Custom radio on demand
Adolfo Recio and the RapidRadio framework
Researchers in ECE’s Configurable Computing Laboratory have developed a RapidRadio framework that helps a user configure a radio receiver on the fly, based on a set of signal characteristics. The framework has potential for applications that must classify transmitters with unknown modulation types, such as cognitive radios trying to avoid interference, or signal intelligence users attempting to become silent third-party “listeners.”
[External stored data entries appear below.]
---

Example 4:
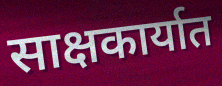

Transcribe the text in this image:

साक्षकार्यात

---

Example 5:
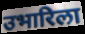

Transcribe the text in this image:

उभारिला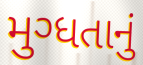
મુગ્ધતાનુંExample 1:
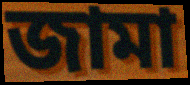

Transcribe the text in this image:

জামা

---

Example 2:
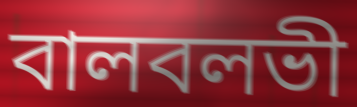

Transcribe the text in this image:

বালবলভী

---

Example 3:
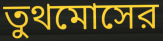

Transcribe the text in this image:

তুথমোসের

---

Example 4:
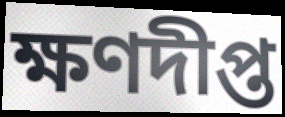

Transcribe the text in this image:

ক্ষণদীপ্ত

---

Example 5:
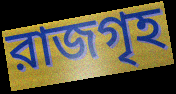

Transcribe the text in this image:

রাজগৃহ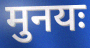
मुनयःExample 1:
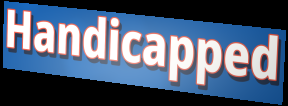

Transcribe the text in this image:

Handicapped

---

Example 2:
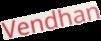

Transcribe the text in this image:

Vendhan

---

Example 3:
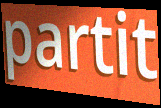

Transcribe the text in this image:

partit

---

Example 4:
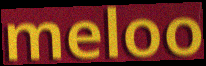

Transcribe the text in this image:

meloo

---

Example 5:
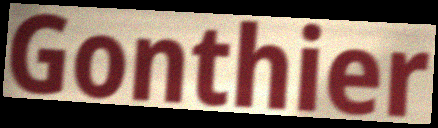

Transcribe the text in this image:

Gonthier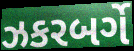
ઝકરબર્ગે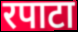
रपाटाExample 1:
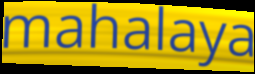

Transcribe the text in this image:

mahalaya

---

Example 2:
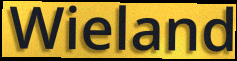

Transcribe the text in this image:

Wieland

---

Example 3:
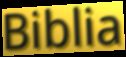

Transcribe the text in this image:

Biblia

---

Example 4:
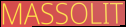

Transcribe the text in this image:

MASSOLIT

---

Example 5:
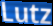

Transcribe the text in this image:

LutzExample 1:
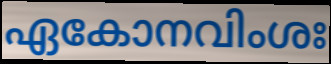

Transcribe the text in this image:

ഏകോനവിംശഃ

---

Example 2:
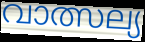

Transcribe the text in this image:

വാത്സല്യ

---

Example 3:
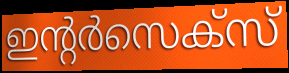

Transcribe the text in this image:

ഇന്റർസെക്സ്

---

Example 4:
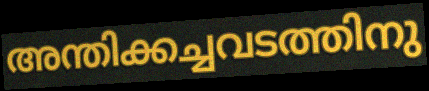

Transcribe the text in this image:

അന്തിക്കച്ചവടത്തിനു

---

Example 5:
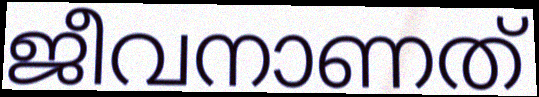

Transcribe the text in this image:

ജീവനാണത്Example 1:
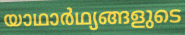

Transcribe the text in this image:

യാഥാർഥ്യങ്ങളുടെ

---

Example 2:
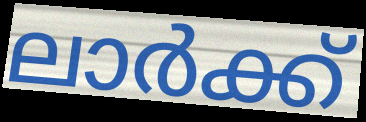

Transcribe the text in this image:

ലാർക്ക്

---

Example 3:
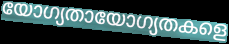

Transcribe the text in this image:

യോഗ്യതായോഗ്യതകളെ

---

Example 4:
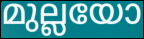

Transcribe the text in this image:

മുല്ലയോ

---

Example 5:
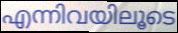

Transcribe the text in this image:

എന്നിവയിലൂടെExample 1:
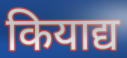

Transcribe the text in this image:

कियाद्य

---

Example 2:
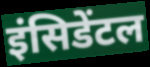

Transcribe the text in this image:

इंसिडेंटल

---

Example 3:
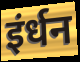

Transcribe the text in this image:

इंर्धन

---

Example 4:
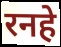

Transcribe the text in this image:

रनहे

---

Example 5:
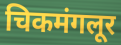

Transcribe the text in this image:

चिकमंगलूरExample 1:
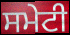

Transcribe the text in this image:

ਸਮੇਟੀ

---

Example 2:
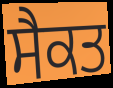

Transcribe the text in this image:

ਸੈਕਤ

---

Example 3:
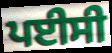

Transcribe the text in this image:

ਪਈਸੀ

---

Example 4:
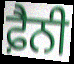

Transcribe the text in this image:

ਫ਼ੈਨੀ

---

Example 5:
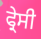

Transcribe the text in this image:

ਫ੍ਰੇਸੀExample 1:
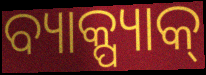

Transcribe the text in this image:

ବ୍ୟାକ୍ପ୍ୟାକ୍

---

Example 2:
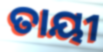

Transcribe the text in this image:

ତାୟୀ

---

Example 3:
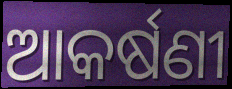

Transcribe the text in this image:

ଆକର୍ଷଣୀ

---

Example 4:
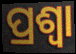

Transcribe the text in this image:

ପ୍ରଶ୍ଵା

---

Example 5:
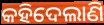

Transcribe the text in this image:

କହିଦେଲାଣି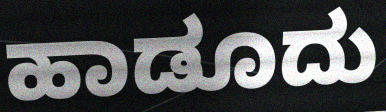
ಹಾಡೂದುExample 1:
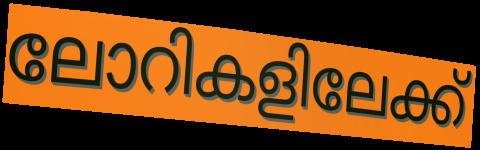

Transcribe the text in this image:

ലോറികളിലേക്ക്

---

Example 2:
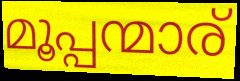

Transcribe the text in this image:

മൂപ്പന്മാര്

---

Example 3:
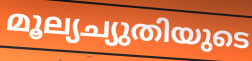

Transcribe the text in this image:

മൂല്യച്യുതിയുടെ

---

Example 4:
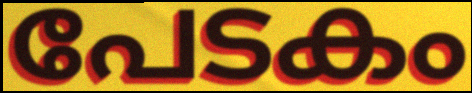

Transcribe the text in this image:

പേടകം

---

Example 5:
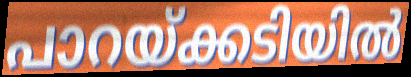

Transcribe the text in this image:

പാറയ്ക്കടിയിൽ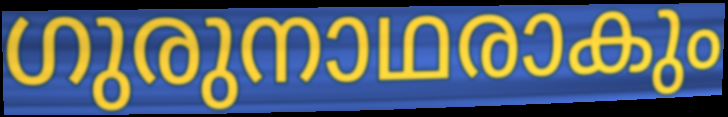
ഗുരുനാഥരാകുംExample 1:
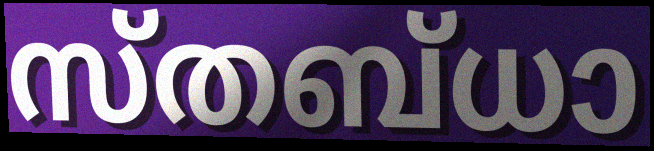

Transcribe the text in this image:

സ്തബ്ധാ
RapidRadio divides the radio creation into two phases: the analysis phase and the synthesis phase, according to Adolfo Recio, a Ph.D. student who developed the system with Jorge Suris (Ph.D. ’09) and Peter Athanas. “The framework guides the user through the process of determining the modulation type of an unknown signal, and then builds an FPGA-based receiver capable of demodulating that signal,” he explained. “The user needs only to be concerned with some of the signal analysis activities, and the framework will automatically identify the parameters of the physical link layer and build a receiver for it in a short time.”
The system, Recio emphasized, allows a “human in the loop.” The operator reviews the framework’s decisions and “if the user sees something obviously wrong, he or she can override that decision and have the framework do something else, or augment the modulation scheme database,” he said.
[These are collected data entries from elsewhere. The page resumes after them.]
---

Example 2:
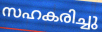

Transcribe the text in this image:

സഹകരിച്ചു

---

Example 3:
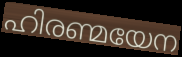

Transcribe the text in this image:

ഹിരണ്മയേന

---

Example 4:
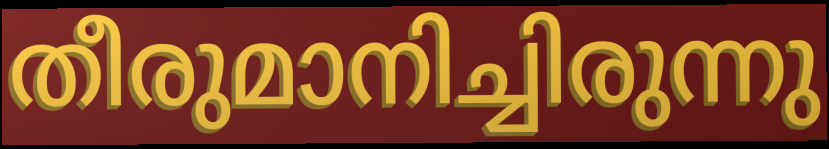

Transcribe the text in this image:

തീരുമാനിച്ചിരുന്നു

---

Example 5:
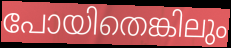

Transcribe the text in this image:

പോയിതെങ്കിലും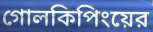
গোলকিপিংয়ের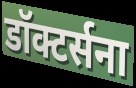
डॉक्टर्सनाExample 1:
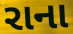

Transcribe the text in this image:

રાના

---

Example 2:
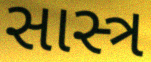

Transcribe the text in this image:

સાસ્ત્ર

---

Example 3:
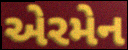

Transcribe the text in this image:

એરમેન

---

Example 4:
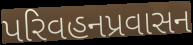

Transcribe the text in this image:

પરિવહનપ્રવાસન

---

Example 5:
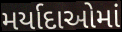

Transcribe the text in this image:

મર્યાદાઓમાંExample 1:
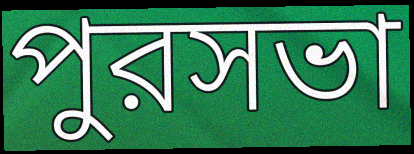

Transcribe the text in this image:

পুরসভা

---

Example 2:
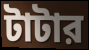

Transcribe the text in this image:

টাটার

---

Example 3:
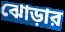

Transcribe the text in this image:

ঝোড়ার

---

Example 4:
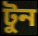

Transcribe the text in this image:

টুন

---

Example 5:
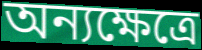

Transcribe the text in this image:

অন্যক্ষেত্রে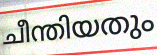
ചീന്തിയതും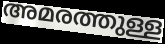
അമരത്തുള്ളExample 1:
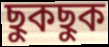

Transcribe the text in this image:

ছুকছুক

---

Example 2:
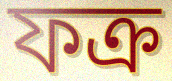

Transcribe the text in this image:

ফক্র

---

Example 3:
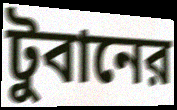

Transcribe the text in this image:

টুবানের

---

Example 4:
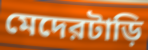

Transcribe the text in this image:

মেদেরটাড়ি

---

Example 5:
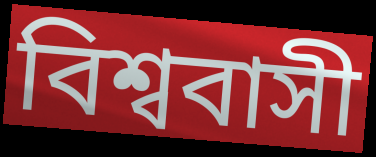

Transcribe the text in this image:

বিশ্ববাসী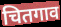
चितगावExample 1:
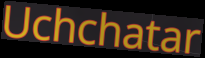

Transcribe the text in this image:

Uchchatar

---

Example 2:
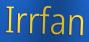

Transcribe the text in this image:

FPGAs are excellent candidates for receivers, but because of their complexity, designers have traditionally used them to implement only what is absolutely necessary and resorted to high-end processors for important parts of the signal processing, he said. “Off-loading the signal processing tasks from the processor permits a better workload distribution and enhances the overall performance.”
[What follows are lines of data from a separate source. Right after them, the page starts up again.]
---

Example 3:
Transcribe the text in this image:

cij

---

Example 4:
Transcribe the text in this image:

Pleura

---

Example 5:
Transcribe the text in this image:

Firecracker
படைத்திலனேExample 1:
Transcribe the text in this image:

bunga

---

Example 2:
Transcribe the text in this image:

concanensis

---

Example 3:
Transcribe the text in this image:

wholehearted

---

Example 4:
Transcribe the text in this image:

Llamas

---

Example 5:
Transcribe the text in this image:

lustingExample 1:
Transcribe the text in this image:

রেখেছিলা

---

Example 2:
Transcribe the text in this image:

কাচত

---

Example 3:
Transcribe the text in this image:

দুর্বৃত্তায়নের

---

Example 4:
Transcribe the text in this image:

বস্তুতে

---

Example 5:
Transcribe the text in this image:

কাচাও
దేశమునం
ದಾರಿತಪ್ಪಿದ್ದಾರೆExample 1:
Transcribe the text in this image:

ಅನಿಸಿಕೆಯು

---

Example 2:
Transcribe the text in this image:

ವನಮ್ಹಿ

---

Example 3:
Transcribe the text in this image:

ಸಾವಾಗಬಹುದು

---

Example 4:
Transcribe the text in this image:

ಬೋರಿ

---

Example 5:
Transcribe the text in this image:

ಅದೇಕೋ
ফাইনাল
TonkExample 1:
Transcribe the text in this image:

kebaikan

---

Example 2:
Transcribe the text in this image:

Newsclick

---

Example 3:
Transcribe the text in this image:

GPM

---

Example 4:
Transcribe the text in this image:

RapidRadio can abstract away most of the system architecture because of its radio component database and the use of a platform-independent XML-based radio description file. “A goal of the RapidRadio framework is to reduce the amount of FPGA knowledge necessary to create a system.” Preliminary tests were successful, transmitting and receiving signals using the BPSK, QPSK, 16QAM, and 32QAM modulation schemes, which encode 1, 2, 4, and 5 bits of data into a single radio symbol.
The framework successfully validated the signal constellation, reprogrammed the FPGAs appropriately, and properly resynchronized and received the transmitted symbols.
The team is building an Internet-controllable LEGO robot that carries an electromagnetically reflective foil shield to test the system’s ability to deal with channel attenuation and multipath. The project was supported by Harris Corp. and earned a Best Paper Award at the 2009 International Conference on ReConFigurable Computing and FPGAs.